So how bad is the Obamacare website? This morning I said things were pretty bad, but I’ve seen some pushback on this. Here’s Josh Marshall:
Talked to a few knowledgeable people today. Not so sure people shld be putting much stock in the WaPo piece about the Dec. 1 deadline
Well, it’s true that although the WaPo piece said the federal website is unlikely to “work fully” by the end of November, it also said that it would probably be able to handle 20-30,000 simultaneous users. That’s not great, but it might not be catastrophic either. If other components can be put in place to ease the load (phone signups, paper signups, insurance company signups, etc.), it would probably allow things to hobble along.
Another reader passed along this Daily Kos piece that suggests progress is being made and most of the problems are fixable. It’s interesting reading, though I can’t truly evaluate how knowledgeable it is. You’ll have to decide for yourself.
More generally, there’s the political problem of whether congressional Democrats are starting to crack, which could lead to them signing on to a Republican plan that might allow some people to opt out of Obamacare temporarily. Josh Marshall writes today that this could cripple Obamacare from the start:
For Democrats and especially the President (who can kill any fix with his pen), it’s time for the big gut check, one that’s not only about 2014 but stretches back into the 1940s and has implications probably decades into the future.
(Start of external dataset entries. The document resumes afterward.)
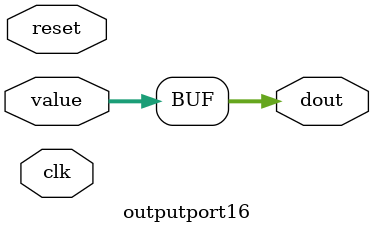
<source format=v>
`default_nettype none

module outputport16
  #(
    parameter WIDTH = 16
    )
   (
    input wire 		   clk,
    input wire 		   reset,

    output wire [WIDTH-1:0] dout,
    input wire signed [WIDTH-1:0] value
    );

   assign dout = value;
  
endmodule

`default_nettype wire

</source>
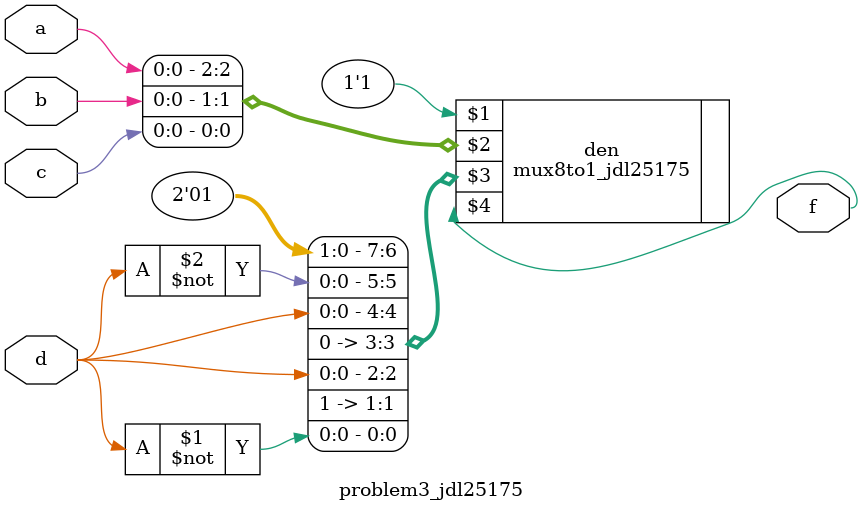
<source format=v>

module problem3_jdl25175(a, b, c, d, f);
    input  a, b, c, d;		// The input variables for the function
    output f;				// The output of the function

    mux8to1_jdl25175 den(1'b1, {a,b,c}, {1'b0, 1'b1, ~d, d, 1'b0, d, 1'b1, ~d}, f);

endmodule

</source>
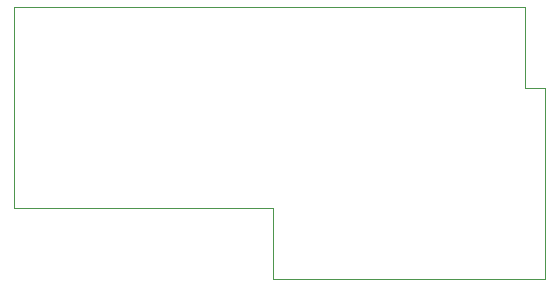
<source format=gko>
G04 Layer_Color=16711935*
%FSLAX25Y25*%
%MOIN*%
G70*
G01*
G75*
%ADD70C,0.00394*%
D70*
X170500Y-27067D02*
Y0D01*
X-0D02*
X170500D01*
Y-27067D02*
X177165D01*
Y-90551D02*
Y-27067D01*
X86221Y-90551D02*
X177165D01*
X86221D02*
Y-66929D01*
X-0D02*
X86221D01*
X-0D02*
Y0D01*
M02*

</source>
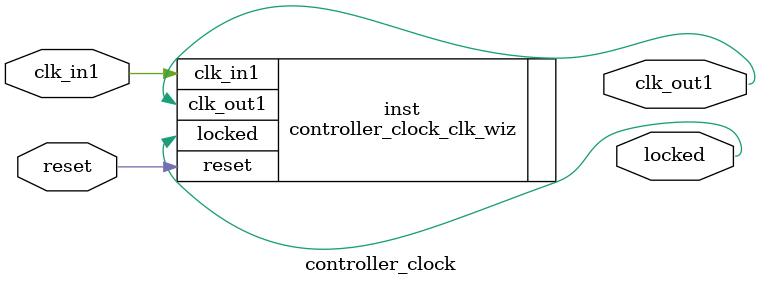
<source format=v>


`timescale 1ps/1ps

(* CORE_GENERATION_INFO = "controller_clock,clk_wiz_v5_3_3_0,{component_name=controller_clock,use_phase_alignment=true,use_min_o_jitter=false,use_max_i_jitter=false,use_dyn_phase_shift=false,use_inclk_switchover=false,use_dyn_reconfig=false,enable_axi=0,feedback_source=FDBK_AUTO,PRIMITIVE=MMCM,num_out_clk=1,clkin1_period=10.0,clkin2_period=10.0,use_power_down=false,use_reset=true,use_locked=true,use_inclk_stopped=false,feedback_type=SINGLE,CLOCK_MGR_TYPE=NA,manual_override=false}" *)

module controller_clock 
 (
  // Clock out ports
  output        clk_out1,
  // Status and control signals
  input         reset,
  output        locked,
 // Clock in ports
  input         clk_in1
 );

  controller_clock_clk_wiz inst
  (
  // Clock out ports  
  .clk_out1(clk_out1),
  // Status and control signals               
  .reset(reset), 
  .locked(locked),
 // Clock in ports
  .clk_in1(clk_in1)
  );

endmodule

</source>
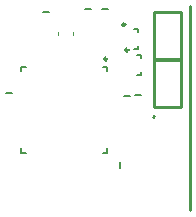
<source format=gto>
%FSLAX25Y25*%
%MOIN*%
G70*
G01*
G75*
G04 Layer_Color=65535*
%ADD10R,0.02756X0.03543*%
%ADD11C,0.04000*%
%ADD12R,0.20276X0.20276*%
%ADD13O,0.02756X0.00787*%
%ADD14O,0.00787X0.02756*%
%ADD15R,0.02953X0.05512*%
%ADD16R,0.02008X0.01575*%
%ADD17R,0.05906X0.05118*%
%ADD18R,0.03543X0.02756*%
%ADD19R,0.03937X0.04331*%
%ADD20R,0.05118X0.05079*%
%ADD21R,0.05512X0.05079*%
%ADD22R,0.06614X0.03150*%
%ADD23R,0.05906X0.06693*%
%ADD24R,0.06693X0.05906*%
%ADD25R,0.05709X0.06299*%
%ADD26R,0.07480X0.03937*%
%ADD27R,0.05315X0.01575*%
%ADD28C,0.00800*%
%ADD29C,0.05906*%
%ADD30C,0.03937*%
%ADD31C,0.06000*%
%ADD32C,0.05709*%
G04:AMPARAMS|DCode=33|XSize=59.06mil|YSize=74.8mil|CornerRadius=14.76mil|HoleSize=0mil|Usage=FLASHONLY|Rotation=90.000|XOffset=0mil|YOffset=0mil|HoleType=Round|Shape=RoundedRectangle|*
%AMROUNDEDRECTD33*
21,1,0.05906,0.04528,0,0,90.0*
21,1,0.02953,0.07480,0,0,90.0*
1,1,0.02953,0.02264,0.01476*
1,1,0.02953,0.02264,-0.01476*
1,1,0.02953,-0.02264,-0.01476*
1,1,0.02953,-0.02264,0.01476*
%
%ADD33ROUNDEDRECTD33*%
%ADD34R,0.06000X0.06000*%
%ADD35C,0.02400*%
%ADD36C,0.04000*%
%ADD37C,0.07543*%
G04:AMPARAMS|DCode=38|XSize=79.685mil|YSize=79.685mil|CornerRadius=0mil|HoleSize=0mil|Usage=FLASHONLY|Rotation=0.000|XOffset=0mil|YOffset=0mil|HoleType=Round|Shape=Relief|Width=10mil|Gap=10mil|Entries=4|*
%AMTHD38*
7,0,0,0.07969,0.05969,0.01000,45*
%
%ADD38THD38*%
%ADD39C,0.05969*%
G04:AMPARAMS|DCode=40|XSize=90mil|YSize=90mil|CornerRadius=0mil|HoleSize=0mil|Usage=FLASHONLY|Rotation=0.000|XOffset=0mil|YOffset=0mil|HoleType=Round|Shape=Relief|Width=10mil|Gap=10mil|Entries=4|*
%AMTHD40*
7,0,0,0.09000,0.07000,0.01000,45*
%
%ADD40THD40*%
%ADD41C,0.07000*%
%ADD42C,0.06559*%
G04:AMPARAMS|DCode=43|XSize=95.433mil|YSize=95.433mil|CornerRadius=0mil|HoleSize=0mil|Usage=FLASHONLY|Rotation=0.000|XOffset=0mil|YOffset=0mil|HoleType=Round|Shape=Relief|Width=10mil|Gap=10mil|Entries=4|*
%AMTHD43*
7,0,0,0.09543,0.07543,0.01000,45*
%
%ADD43THD43*%
%ADD44C,0.07347*%
%ADD45O,0.09118X0.05969*%
%ADD46C,0.05200*%
G04:AMPARAMS|DCode=47|XSize=72mil|YSize=72mil|CornerRadius=0mil|HoleSize=0mil|Usage=FLASHONLY|Rotation=0.000|XOffset=0mil|YOffset=0mil|HoleType=Round|Shape=Relief|Width=10mil|Gap=10mil|Entries=4|*
%AMTHD47*
7,0,0,0.07200,0.05200,0.01000,45*
%
%ADD47THD47*%
%ADD48R,0.05000X0.04000*%
%ADD49R,0.04331X0.02559*%
%ADD50R,0.05906X0.05512*%
%ADD51R,0.04000X0.05000*%
%ADD52R,0.05512X0.03543*%
%ADD53R,0.05512X0.08661*%
%ADD54R,0.02559X0.04331*%
%ADD55R,0.04331X0.03937*%
G04:AMPARAMS|DCode=56|XSize=9.84mil|YSize=23.62mil|CornerRadius=2.46mil|HoleSize=0mil|Usage=FLASHONLY|Rotation=90.000|XOffset=0mil|YOffset=0mil|HoleType=Round|Shape=RoundedRectangle|*
%AMROUNDEDRECTD56*
21,1,0.00984,0.01870,0,0,90.0*
21,1,0.00492,0.02362,0,0,90.0*
1,1,0.00492,0.00935,0.00246*
1,1,0.00492,0.00935,-0.00246*
1,1,0.00492,-0.00935,-0.00246*
1,1,0.00492,-0.00935,0.00246*
%
%ADD56ROUNDEDRECTD56*%
G04:AMPARAMS|DCode=57|XSize=9.84mil|YSize=29.53mil|CornerRadius=2.46mil|HoleSize=0mil|Usage=FLASHONLY|Rotation=90.000|XOffset=0mil|YOffset=0mil|HoleType=Round|Shape=RoundedRectangle|*
%AMROUNDEDRECTD57*
21,1,0.00984,0.02461,0,0,90.0*
21,1,0.00492,0.02953,0,0,90.0*
1,1,0.00492,0.01230,0.00246*
1,1,0.00492,0.01230,-0.00246*
1,1,0.00492,-0.01230,-0.00246*
1,1,0.00492,-0.01230,0.00246*
%
%ADD57ROUNDEDRECTD57*%
%ADD58R,0.00787X0.02559*%
%ADD59R,0.02559X0.00787*%
%ADD60R,0.03150X0.03150*%
%ADD61R,0.03543X0.08858*%
%ADD62R,0.03543X0.11024*%
%ADD63C,0.01000*%
%ADD64C,0.02000*%
%ADD65C,0.01500*%
%ADD66C,0.00984*%
%ADD67C,0.00787*%
%ADD68C,0.00394*%
D63*
X129500Y36500D02*
X138500D01*
X129500D02*
Y52500D01*
X138500Y36500D02*
Y52500D01*
X129500D02*
X138500D01*
X129500Y68000D02*
X138500D01*
Y52000D02*
Y68000D01*
X129500Y52000D02*
Y68000D01*
Y52000D02*
X138500D01*
X141500Y2000D02*
Y70000D01*
X129000Y33004D02*
X129500Y33504D01*
D66*
X113772Y52429D02*
G03*
X113772Y52429I-492J0D01*
G01*
X120843Y55421D02*
G03*
X120843Y55421I-492J0D01*
G01*
X119843Y63921D02*
G03*
X119843Y63921I-492J0D01*
G01*
D67*
X106516Y69012D02*
X108484D01*
X112016D02*
X113984D01*
X85130Y48295D02*
Y49870D01*
X86705D01*
X85130Y21130D02*
Y22705D01*
Y21130D02*
X86705D01*
X112295D02*
X113870D01*
Y22705D01*
Y48295D02*
Y49870D01*
X112295D02*
X113870D01*
X125173Y47153D02*
Y48138D01*
X123598Y47153D02*
X125173D01*
Y52862D02*
Y53847D01*
X123598D02*
X125173D01*
X92516Y68012D02*
X94484D01*
X119516Y40012D02*
X121484D01*
X123016Y40512D02*
X124984D01*
X80016Y40988D02*
X81984D01*
X118012Y16016D02*
Y17984D01*
X122598Y62347D02*
X124173D01*
Y61362D02*
Y62347D01*
X122598Y55654D02*
X124173D01*
Y56638D01*
D68*
X97500Y60500D02*
Y61500D01*
X102500Y60500D02*
Y61500D01*
M02*

</source>
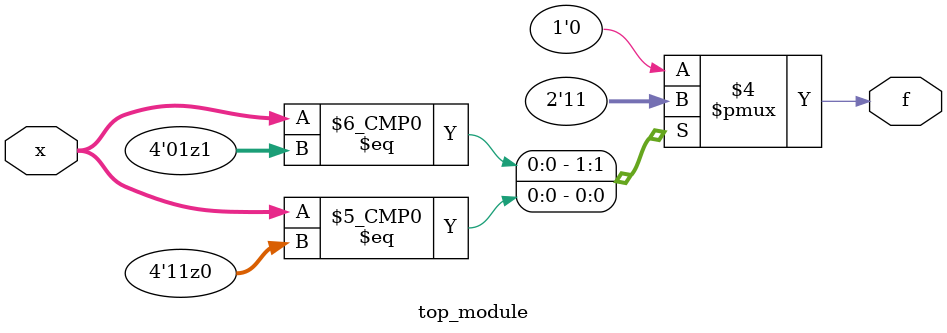
<source format=sv>
module top_module (
	input [4:1] x,
	output logic f
);

	always_comb begin
		f = 1'b0;
		
		case (x)
			4'b01?0: f = 1'b0;
			4'b01?1: f = 1'b1;
			4'b0101: f = 1'b1;
			4'b011?: f = 1'b1;
			4'b11?0: f = 1'b1;
			4'b1100: f = 1'b1;
			4'b11?1: f = 1'b0;
			default: f = 1'b0;
		endcase
	end
endmodule

</source>
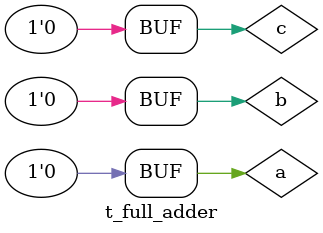
<source format=v>
module t_full_adder;
  wire S, C;
  reg a, b, c;

  full_adder S1(S, C, a, b, c );
  initial begin
    a = 0; b = 0; c = 0;
    #50
    a = 0; b = 0; c = 1;
    #50
    a = 0; b = 1; c = 0;
    #50
    a = 0; b = 1; c = 1;
    #50
    a = 1; b = 0; c = 0;
    #50
    a = 1; b = 0; c = 1;
    #50
    a = 1; b = 1; c = 0;
    #50
    a = 1; b = 1; c = 1;
    #50
    a = 0; b = 0; c = 0;
  end
endmodule

</source>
….There are a range of ‘fix’ plans circulating through Congress right now….I don’t know the details well enough to know which are impediments and which are poison pills….[But if] you don’t get everyone into the system with at least a base level solid policy there just isn’t enough money to cover the sick and the ‘bad risks’ of people with pre-existing conditions.
So as I said, it’s a gut check moment for Democrats. One factual and political point that is getting very little attention is just how many people are affected — people losing policies who will need to pay substantially more without subsidies. This is a critical point and I’ve seen virtually no reliable data. It’s all been a political fog. It is clearly a very, very small part of the population and there is abundant evidence that vastly more people are or soon will have reduced premiums or be able to get insurance that they couldn’t get before. The ‘winners’ greatly outnumber the losers.
….But back to that gut check. Allowing the people with little or no care to stay out of the system makes about as much sense as two people in a canoe on rough water deciding that maybe it will get better if you both stand up. Market failure in the transition to a new system like this can come really hard and fast if you pull the legs out of under it. It took almost 20 years to revisit Health Care after the 1994 debacle. You can only imagine how long it would be if Dems run for the hills now.
So take some hits and let this work its way through or run for the hills and maybe discredit any plan to ensure coverage for all for decades to come….Democrats need to make a choice. And the President does too. It may not be an easy one if they can’t get the exchanges in motion rapidly and get the ‘plus’ sides in motion and visible. But this is the moment when we’re going to see what the decision is. And I suspect some stiffening of spines will have to come from the president.
Yep. There’s no running away from Obamacare if you’re a Democrat. So put all the pressure you want on Obama to get things fixed, but you’d better stick together even if things get tougher than they are now. If you don’t hang together, you will surely all hang separately.